═══ INPUT MATERIAL ═══

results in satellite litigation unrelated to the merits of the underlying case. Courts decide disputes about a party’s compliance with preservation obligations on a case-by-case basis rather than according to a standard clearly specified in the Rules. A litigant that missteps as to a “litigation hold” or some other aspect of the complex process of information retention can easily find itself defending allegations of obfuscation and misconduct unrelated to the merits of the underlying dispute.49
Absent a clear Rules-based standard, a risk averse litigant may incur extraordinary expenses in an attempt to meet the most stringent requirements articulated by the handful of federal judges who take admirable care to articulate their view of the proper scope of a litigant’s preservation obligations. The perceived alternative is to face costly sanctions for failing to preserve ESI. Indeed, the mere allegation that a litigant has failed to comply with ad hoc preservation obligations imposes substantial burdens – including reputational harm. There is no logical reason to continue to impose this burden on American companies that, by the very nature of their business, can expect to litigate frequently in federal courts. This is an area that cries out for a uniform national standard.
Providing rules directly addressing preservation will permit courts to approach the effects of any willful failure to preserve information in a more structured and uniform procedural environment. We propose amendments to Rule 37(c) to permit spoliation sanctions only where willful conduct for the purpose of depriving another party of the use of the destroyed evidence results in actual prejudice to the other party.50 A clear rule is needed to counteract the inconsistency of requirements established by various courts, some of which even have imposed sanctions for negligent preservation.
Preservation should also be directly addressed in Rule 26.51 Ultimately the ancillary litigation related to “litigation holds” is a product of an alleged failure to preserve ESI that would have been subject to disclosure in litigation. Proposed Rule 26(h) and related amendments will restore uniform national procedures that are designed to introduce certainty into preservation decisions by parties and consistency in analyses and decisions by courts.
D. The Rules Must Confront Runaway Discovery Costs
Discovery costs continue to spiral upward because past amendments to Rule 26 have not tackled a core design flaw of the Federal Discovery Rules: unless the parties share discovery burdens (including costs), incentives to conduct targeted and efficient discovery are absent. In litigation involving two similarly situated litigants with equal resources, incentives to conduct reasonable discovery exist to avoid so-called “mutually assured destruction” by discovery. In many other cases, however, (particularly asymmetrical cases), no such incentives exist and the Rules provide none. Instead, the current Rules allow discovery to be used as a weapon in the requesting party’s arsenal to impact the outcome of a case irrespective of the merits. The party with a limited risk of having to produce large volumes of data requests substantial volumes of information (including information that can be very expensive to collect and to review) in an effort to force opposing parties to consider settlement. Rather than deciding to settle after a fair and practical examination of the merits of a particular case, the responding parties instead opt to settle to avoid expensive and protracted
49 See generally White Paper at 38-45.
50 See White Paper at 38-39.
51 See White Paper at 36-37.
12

═══

**PROMPT**
In the answer, every line above should be retyped exactly.

**FINISHED TASK**
results in satellite litigation unrelated to the merits of the underlying case. Courts decide disputes about a party’s compliance with preservation obligations on a case-by-case basis rather than according to a standard clearly specified in the Rules. A litigant that missteps as to a “litigation hold” or some other aspect of the complex process of information retention can easily find itself defending allegations of obfuscation and misconduct unrelated to the merits of the underlying dispute.49
Absent a clear Rules-based standard, a risk averse litigant may incur extraordinary expenses in an attempt to meet the most stringent requirements articulated by the handful of federal judges who take admirable care to articulate their view of the proper scope of a litigant’s preservation obligations. The perceived alternative is to face costly sanctions for failing to preserve ESI. Indeed, the mere allegation that a litigant has failed to comply with ad hoc preservation obligations imposes substantial burdens – including reputational harm. There is no logical reason to continue to impose this burden on American companies that, by the very nature of their business, can expect to litigate frequently in federal courts. This is an area that cries out for a uniform national standard.
Providing rules directly addressing preservation will permit courts to approach the effects of any willful failure to preserve information in a more structured and uniform procedural environment. We propose amendments to Rule 37(c) to permit spoliation sanctions only where willful conduct for the purpose of depriving another party of the use of the destroyed evidence results in actual prejudice to the other party.50 A clear rule is needed to counteract the inconsistency of requirements established by various courts, some of which even have imposed sanctions for negligent preservation.
Preservation should also be directly addressed in Rule 26.51 Ultimately the ancillary litigation related to “litigation holds” is a product of an alleged failure to preserve ESI that would have been subject to disclosure in litigation. Proposed Rule 26(h) and related amendments will restore uniform national procedures that are designed to introduce certainty into preservation decisions by parties and consistency in analyses and decisions by courts.
D. The Rules Must Confront Runaway Discovery Costs
Discovery costs continue to spiral upward because past amendments to Rule 26 have not tackled a core design flaw of the Federal Discovery Rules: unless the parties share discovery burdens (including costs), incentives to conduct targeted and efficient discovery are absent. In litigation involving two similarly situated litigants with equal resources, incentives to conduct reasonable discovery exist to avoid so-called “mutually assured destruction” by discovery. In many other cases, however, (particularly asymmetrical cases), no such incentives exist and the Rules provide none. Instead, the current Rules allow discovery to be used as a weapon in the requesting party’s arsenal to impact the outcome of a case irrespective of the merits. The party with a limited risk of having to produce large volumes of data requests substantial volumes of information (including information that can be very expensive to collect and to review) in an effort to force opposing parties to consider settlement. Rather than deciding to settle after a fair and practical examination of the merits of a particular case, the responding parties instead opt to settle to avoid expensive and protracted
49 See generally White Paper at 38-45.
50 See White Paper at 38-39.
51 See White Paper at 36-37.
12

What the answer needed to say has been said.